Colleagues Comment on Robert Carlyle's Acting Talents
Director Antonia Bird:
"He's the best actor in Britain. He's an absolute fucking genius. just brilliant."
Actor Kate Hardie (on working with Carlyle in Safe):
"He seemed so cool, so together and dignified. Most young actors just want to be sexy and hard, shout a lot, basically. Bobby's strength is that he's not afraid to open up his emotions."
Antonia Bird again, in Neon November 1997:
"Like the great American actors, he's a very detailed, serious professional. There's a fashion for saying, 'Oh fuck it, I'll just get on the set and do my stuff', but he arrives after having thought very carefully about the day's work. It's easy to label it as Method, but it's not. He's better than that."

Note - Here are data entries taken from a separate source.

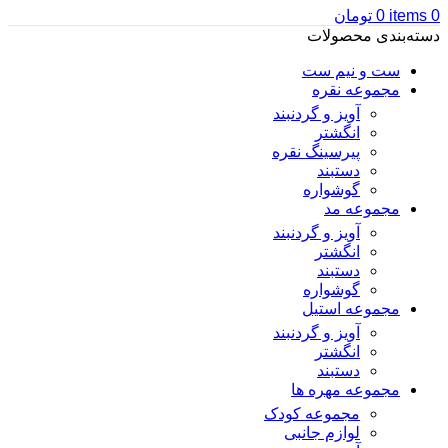
0
items
0
تومان
دسته‌بندی محصولات
ست و نیم ست
مجموعه نقره
آویز و گردنبند
انگشتر
پیرسینگ نقره
دستبند
گوشواره
مجموعه مد
آویز و گردنبند
انگشتر
دستبند
گوشواره
مجموعه استیل
آویز و گردنبند
انگشتر
دستبند
مجموعه مهره ها
مجموعه کودک
لوازم جانبی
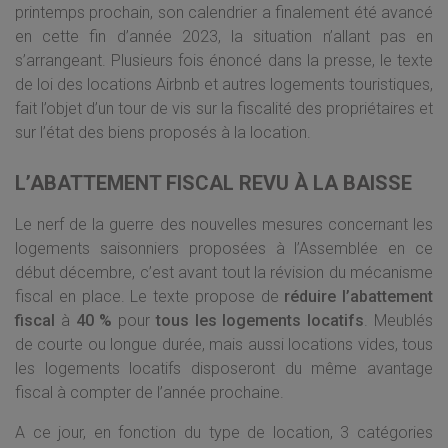
printemps prochain, son calendrier a finalement été avancé
en cette fin d’année 2023, la situation n’allant pas en
s’arrangeant. Plusieurs fois énoncé dans la presse, le texte
de loi des locations Airbnb et autres logements touristiques,
fait l’objet d’un tour de vis sur la fiscalité des propriétaires et
sur l’état des biens proposés à la location.
L’ABATTEMENT FISCAL REVU À LA BAISSE
Le nerf de la guerre des nouvelles mesures concernant les
logements saisonniers proposées à l’Assemblée en ce
début décembre, c’est avant tout la révision du mécanisme
fiscal en place. Le texte propose de
réduire l’abattement
fiscal
à
40 %
pour
tous les logements locatifs
. Meublés
de courte ou longue durée, mais aussi locations vides, tous
les logements locatifs disposeront du même avantage
fiscal à compter de l’année prochaine.
A ce jour, en fonction du type de location, 3 catégories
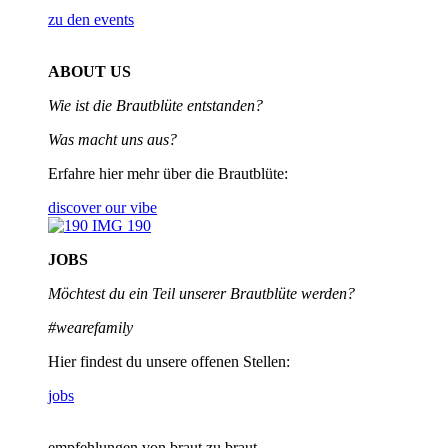
zu den events
ABOUT US
Wie ist die Brautblüte entstanden?
Was macht uns aus?
Erfahre hier mehr über die Brautblüte:
discover our vibe
JOBS
Möchtest du ein Teil unserer
Brautblüte werden?
#wearefamily
Hier findest du unsere offenen Stellen:
jobs
empfehlungen von braut zu braut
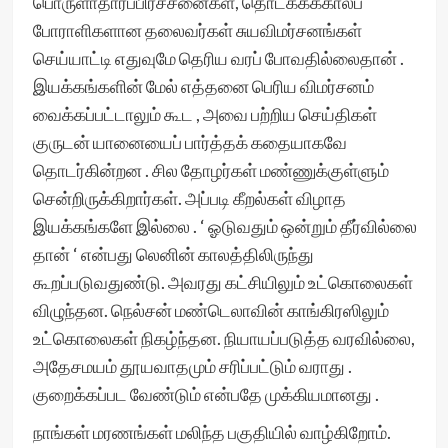
பொருளாதாரப்பிரச்சனைகள், தொடக்கக்காலப்
போராளிகளான‌ தலைவர்கள் சுயவிமர்சனங்கள்
செய்யாட்டி எதுவுமே தெரிய வரப் போவதில்லைதான் .
இயக்கங்களின் மேல் எத்தனை பெரிய விமர்சனம்
வைக்கப்பட்டாலும் கூட , அவை பற்றிய செய்திகள்
குருடன் யானையைப் பார்த்தக் கதையாகவே
தொடர்கின்றன . சில தோழர்கள் மண்ணுக்குள்ளும்
சென்றிருக்கிறார்கள். அப்படி கீறல்கள் விழாத
இயக்கங்களே இல்லை . ‘ ஓடுவதும் ஒன்றும் தீர்வில்லை
தான் ‘ என்பது லெனின் காலத்திலிருந்து
கூறப்படுவதுண்டு. அவரது கட்சியிலும் உட்கொலைகள்
விழுந்தன. நெல்சன் மண்டெலாவின் காங்கிரஸிலும்
உட்கொலைகள் நிகழ்ந்தன. நியாயப்படுத்த வர‌வில்லை,
அதேசமயம் தூயவாதமும் சரிப்பட்டும் வராது .
குறைக்கப்பட வேண்டும் என்பதே முக்கியமானது .
நாங்கள் மரணங்கள் மலிந்த பகுதியில் வாழ்கிறோம்.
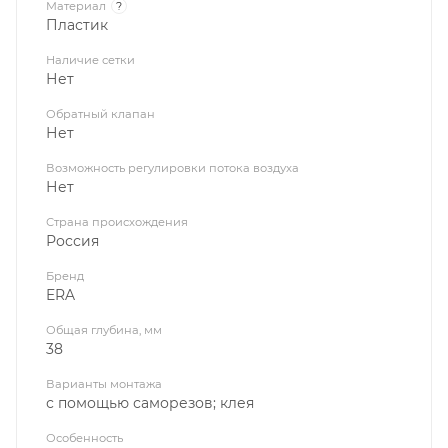
Материал
?
Пластик
Наличие сетки
Нет
Обратный клапан
Нет
Возможность регулировки потока воздуха
Нет
Страна происхождения
Россия
Бренд
ERA
Общая глубина, мм
38
Варианты монтажа
с помощью саморезов; клея
Особенность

Director Ken Loach quoted in the New York Times 10 August 1997:
"I think with Bobby you have a sense of solidarity, a sense of injustice, a sense of where you belong, where you're coming from, how you see the world, what side you are on. It's not a question of political correctness. It's about how every little instinctive judgment you make about people has a political base."
Helen Barlow, writing in The Sunday Age (17 November 1996):
Unassuming and deliberate as he speaks, he is none the less quietly powerful, closeting a powerhouse of emotions that he unleashes on screen.
Deirdre Macdonald, writing in Scottish Accent Oct/Nov 1996:
He has no interest in becoming a sex symbol. He calls himself an actor who is Scottish, not a Scottish actor. His great ability not just to act the part, but to become the character he portrays, has made Robert Carlyle appear a complex character. From psychopath to gentle lover his roles have encompassed a whole host of emotions, and he has brought to each of them not just great talent but also an uncompromising belief in his view of the craft of acting.
The Independent 22-28 March 1997:
Industry insiders talk in hushed tones about Carlyle as the finest actor of his generation. "Not since Gary Oldman have I worked with someone like Bobby who can do anything", comments Scott Meek, an executive producer on Hamish Macbeth, the charmingly off-beat Highland policeman Carlyle plays. "He has that ability to become someone else. When I watch Trainspotting I see Begbie not Bobby - and Bobby's been a persoanl friend for years. Begbie still scares the shit out of me, and I know Bobby is a very nice man. The sheer animal ferocity of Bobby's dark characters doesn't leave your head very easily."
Andrew Duncan on RC, and Bobby on himself as an actor (Radio Times 1997):
He is more of a chameleon than most actors, and has an especially nice line in psychopathic nutters (the vicious Begbie in Trainspotting, a serial killer in Cracker) to contrast with the likeable Hamish. "I want to keep audiences off balance, so they don't know who I am or how to take me. If I duck and weave, as Frank Bruno might say, I'll have a longer shelf life."
He is helped, he adds, by his features. "Biologically, I'm lucky - an angular face and dark colouring which shows up well on camera. I'll spare you the actors' pretentious rubbish, but a face reflects experience, so if you concentrate on a character something happens to you physically. Many actors look at the costume before the part, and that seems crazy to me. It's much more fun to be ugly. Not that I think I'm ugly, but I've never considered myself good-looking."